READING TEXT –
Previously, he’d said a meeting would be worthwhile even if the odds of success were as low as 10 percent. Trump, too, had said at a joint news conference with Macron that a meeting with Rouhani could happen within weeks, the Washington Post reported.
ARGENTINA
Breaking the Rules
Argentina’s central bank sold $302 million in reserves to shore up the peso on Tuesday, exceeding the guideline limit on such sales associated with the $57 billion standby agreement it negotiated with the International Monetary Fund.
The deal, which was set when the exchange rate was above 51.5 pesos to the dollar, limits Argentina’s central bank to sales of $250 million in reserves per day, Reuters reported.
Overall, the bank has sold more than $1 billion of its reserves to try to prop up Argentina’s currency since its value plunged earlier this month following a victory by the left-wing opposition in a primary vote for the October presidential election.
Meanwhile, beleaguered President Mauricio Macri said Tuesday that inflation will accelerate again this month after slowing for the fourth consecutive month in July. And with IMF officials in town to evaluate whether or not to keep doling out cash, the party of opposition presidential candidate Alberto Fernandez again blasted the fund for the country’s economic troubles, saying, “Those who have generated this crisis, the government and the IMF, have the responsibility of putting an end to and reversing it.”
SYRIA
Safe Zone
The Kurdish YPG militia that was an essential US ally in Syria will pull its troops and weaponry out of a strip along Syria’s border with Turkey that Washington and Ankara have agreed to establish as a “safe zone,” according to an official in the YPG-led Syrian Democratic Forces (SDF).
The development hints at progress in the US-Turkey dispute over the future role in the region of the Kurdish group, which Ankara views as a terrorist organization connected with the Kurdish separatist movement in Turkey, Reuters reported.
The YPG has already withdrawn from the Tal Abyad and Ras al-Ain border positions in recent days, the Kurdish-led authority in north and east Syria said.
It remains unclear how far the so-called “safe zone” – the dimensions of which have been a matter of dispute for months – will extend into Syria. But an SDF spokesman said the Kurdish troops would vacate an area 3 to 9 miles from the border, which would then be patrolled by Turkish and US-led coalition troops based inside Turkey.

INFORMATION SUPPLIED –
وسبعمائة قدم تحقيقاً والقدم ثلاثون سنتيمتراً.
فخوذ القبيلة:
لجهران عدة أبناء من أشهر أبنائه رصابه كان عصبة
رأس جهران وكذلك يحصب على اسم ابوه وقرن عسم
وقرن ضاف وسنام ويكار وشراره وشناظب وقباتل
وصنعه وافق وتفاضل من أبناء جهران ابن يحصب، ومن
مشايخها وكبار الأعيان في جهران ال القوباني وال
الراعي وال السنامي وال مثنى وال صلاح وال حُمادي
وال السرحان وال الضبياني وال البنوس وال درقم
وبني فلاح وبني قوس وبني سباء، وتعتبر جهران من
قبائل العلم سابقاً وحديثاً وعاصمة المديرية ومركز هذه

==

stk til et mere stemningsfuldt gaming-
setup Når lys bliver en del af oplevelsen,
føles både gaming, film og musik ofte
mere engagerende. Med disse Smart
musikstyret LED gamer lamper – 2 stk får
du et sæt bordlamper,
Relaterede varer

---

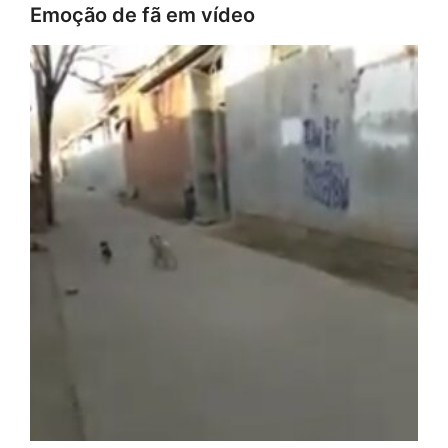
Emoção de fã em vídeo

ACTIONS TO TAKE –
• a. In the news briefs, please swap "weeks" for "days" and give the passage from "Previously, he’d said" to "Washington Post reported.".
• b. List every dollar amount that appears in the news briefs.

WRITTEN ANSWERS –
• a.
Previously, he’d said a meeting would be worthwhile even if the odds of success were as low as 10 percent. Trump, too, had said at a joint news conference with Macron that a meeting with Rouhani could happen within days, the Washington Post reported.

• b.
$302 million
$57 billion
$250 million
$1 billion